Injectable Bulking Agent to Treat Postprostatectomy Urinary Incontinence: A Safety and Effectiveness Pilot Study

الملخص EN

Objectives.

To evaluate the safety and effectiveness of the injectable bulking agent Opsys® (Promedon, Cordoba, Argentina) for treating minimal postprostatectomy stress urinary incontinence (SUI).

Patients and Methods.

Single-centre, pilot study on ten male patients with SUI, < 30 g urine loss/ 24 h, more than 1 year after radical prostatectomy.

Patients were treated by endoscopic transurethral injections of bulking agent in the presphincteric zone of the urethral submucosa.

The results were evaluated using a pad weight test to quantify the differences in urine loss at 1, 3, and 6 months after intervention.

Subsequently, the results of treatment were also evaluated by International Consultation on Incontinence Questionnaire Short Form (ICIQ-SF), Incontinence Impact Questionnaire (IIQ-7), Urogenital Distress Inventory Short Form (UDI-6-SF), and the Patient Global Impression of Improvement (PGI-I) at 1, 3, and 6 months after intervention.

Results.

The primary outcome was the absolute result of the 24-hour pad weight test after treatment.

Treatment success was defined as <3 g urine loss/24 h, improvement as ≥50% decrease in urine loss/ 24h, failure as <50% decrease in urine loss/24 h, or worsening of urine loss.

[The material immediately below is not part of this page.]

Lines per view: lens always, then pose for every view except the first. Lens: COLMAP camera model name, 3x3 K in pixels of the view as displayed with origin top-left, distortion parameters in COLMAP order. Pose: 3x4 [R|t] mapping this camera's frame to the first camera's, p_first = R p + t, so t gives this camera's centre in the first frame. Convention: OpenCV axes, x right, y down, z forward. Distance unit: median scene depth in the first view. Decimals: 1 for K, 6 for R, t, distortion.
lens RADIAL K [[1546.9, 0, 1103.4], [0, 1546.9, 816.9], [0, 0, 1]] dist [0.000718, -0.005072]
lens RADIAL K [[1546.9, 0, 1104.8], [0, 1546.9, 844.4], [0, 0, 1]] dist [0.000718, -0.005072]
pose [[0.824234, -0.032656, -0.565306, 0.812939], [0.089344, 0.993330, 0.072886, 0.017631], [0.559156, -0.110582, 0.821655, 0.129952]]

Success was demonstrated in one, improvement in one, and failure in eight patients one month after treatment.

One patient improved and 9 failed 3 and 6 months after treatment.

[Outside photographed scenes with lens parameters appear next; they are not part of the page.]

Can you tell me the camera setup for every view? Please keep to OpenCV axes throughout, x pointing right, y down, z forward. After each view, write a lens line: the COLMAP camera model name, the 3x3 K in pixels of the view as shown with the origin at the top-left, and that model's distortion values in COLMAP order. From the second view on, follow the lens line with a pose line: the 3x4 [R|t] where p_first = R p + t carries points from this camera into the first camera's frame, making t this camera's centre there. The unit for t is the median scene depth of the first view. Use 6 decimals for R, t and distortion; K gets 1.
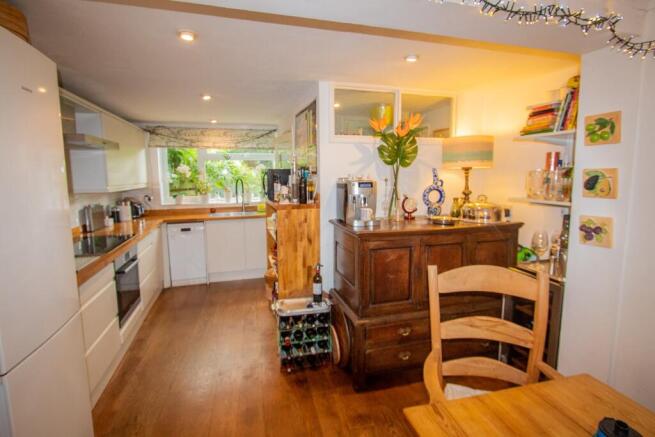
lens RADIAL K [[312.9, 0, 326.6], [0, 312.9, 205.1], [0, 0, 1]] dist [-0.000656, 0.000082]
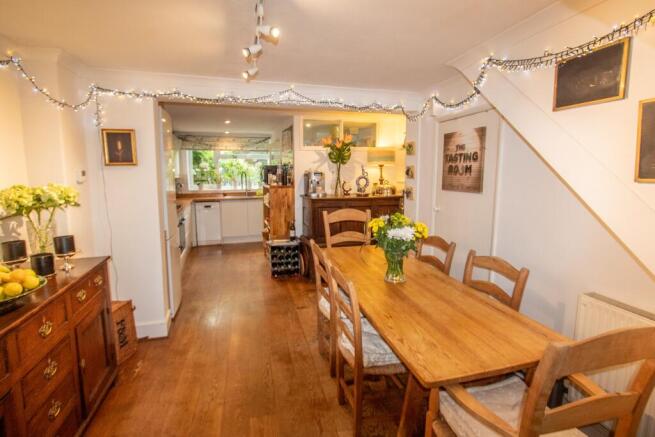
lens RADIAL K [[312.9, 0, 326.6], [0, 312.9, 205.1], [0, 0, 1]] dist [-0.000656, 0.000082]
pose [[0.999862, 0.005090, 0.015812, 0.124151], [-0.005201, 0.999962, 0.006970, 0.087773], [-0.015776, -0.007052, 0.999851, -0.707418]]
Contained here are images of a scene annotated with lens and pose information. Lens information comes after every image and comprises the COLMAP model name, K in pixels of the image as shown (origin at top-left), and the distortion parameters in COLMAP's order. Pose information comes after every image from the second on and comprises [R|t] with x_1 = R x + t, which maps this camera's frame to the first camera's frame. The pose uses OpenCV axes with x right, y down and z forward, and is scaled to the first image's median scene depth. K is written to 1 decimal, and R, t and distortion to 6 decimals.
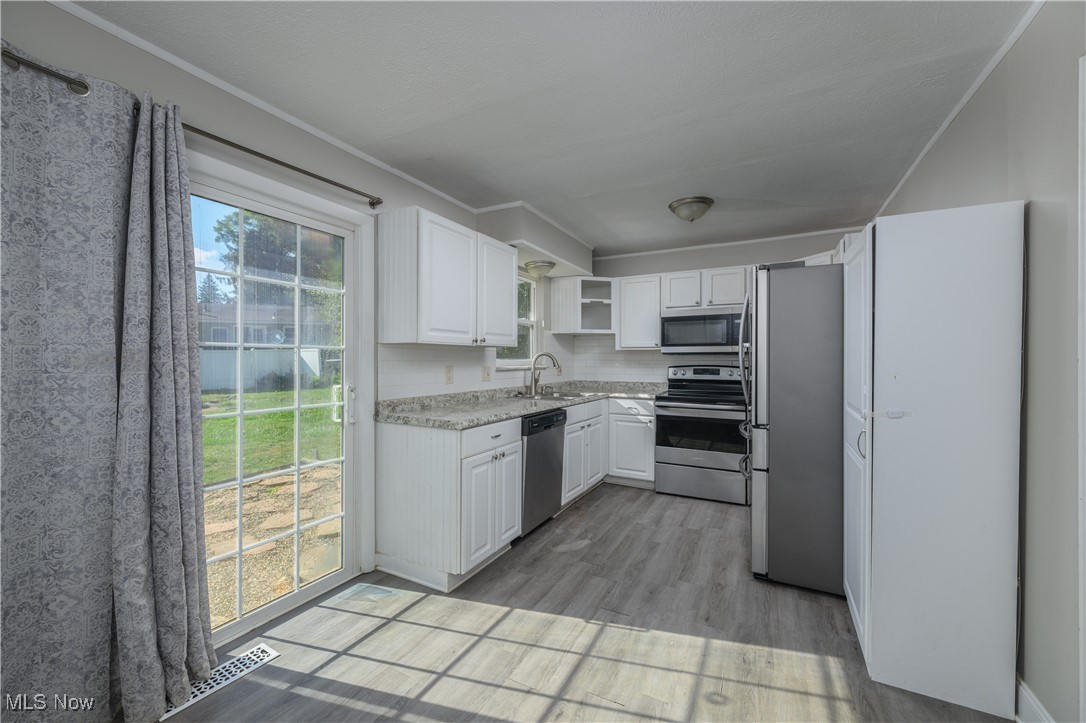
lens RADIAL K [[431.3, 0, 534.8], [0, 431.3, 360.4], [0, 0, 1]] dist [0.005208, -0.000588]
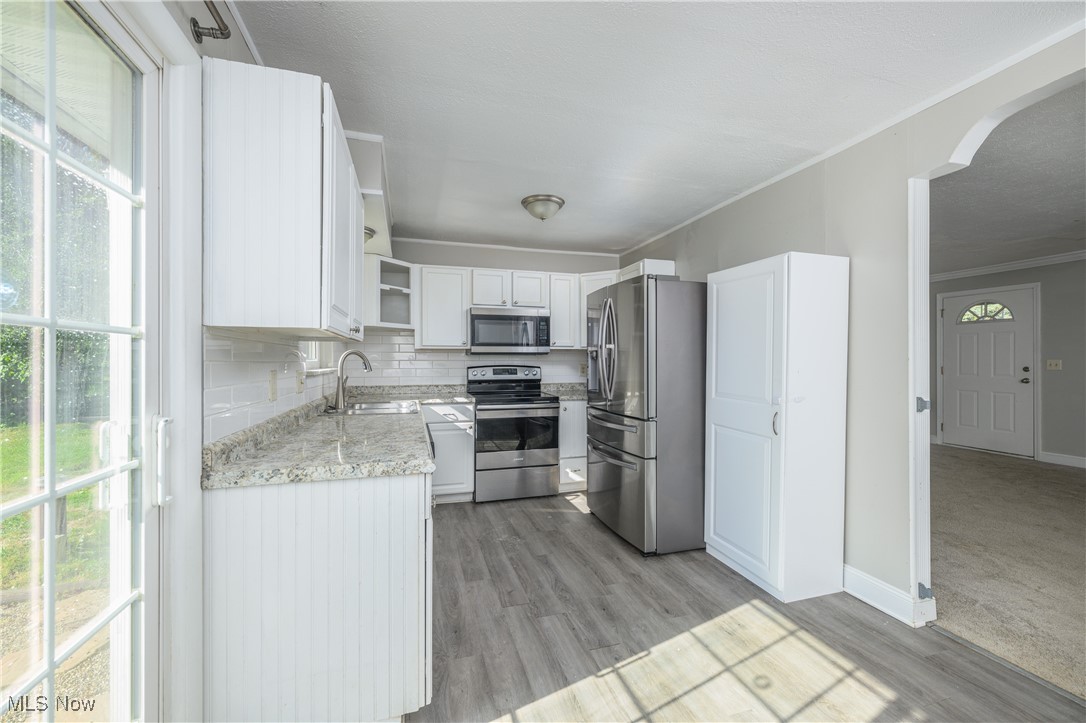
lens RADIAL K [[431.3, 0, 537.2], [0, 431.3, 361.1], [0, 0, 1]] dist [0.005208, -0.000588]
pose [[0.710445, -0.004160, 0.703740, -0.330427], [0.004032, 0.999990, 0.001840, 0.000188], [-0.703741, 0.001531, 0.710455, 0.298779]]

The median 24-hour pad weight test was higher at all three moments of follow-up (1, 3, and 6 months after treatment).

The median 24-hour pad weight test was before treatment 17.3g (6.4-20.9) and 1, 3, and 6 months after treatment, respectively, 40.3g (5.9-130.6) p= 0.038, 38.3g (18.3-202.1) p= 0.014, 55.0g (16.5-314.6) p= 0.028.

The ICIQ-SF was significantly higher at 3 and 6 months, respectively 15.0 (12.0-18.5) p= 0.007 and 16.0 (12.5-17.5) p=0.012 versus 10.0 (9.0-12.0) before injection.

No significant differences were found between IIQ-7, UDI-6-SF, and PGI-I before and after injection.

Complications occurred in four patients: two patients reported spontaneously resolved haematuria and two patients reported urinary frequency.

All complications were classified as Clavien–Dindo 1.

Conclusion.

Injection therapy with Opsys® bulking agent is not an effective treatment option for male SUI after radical prostatectomy.

It is not a safe treatment option, due to worsening urine loss after treatment.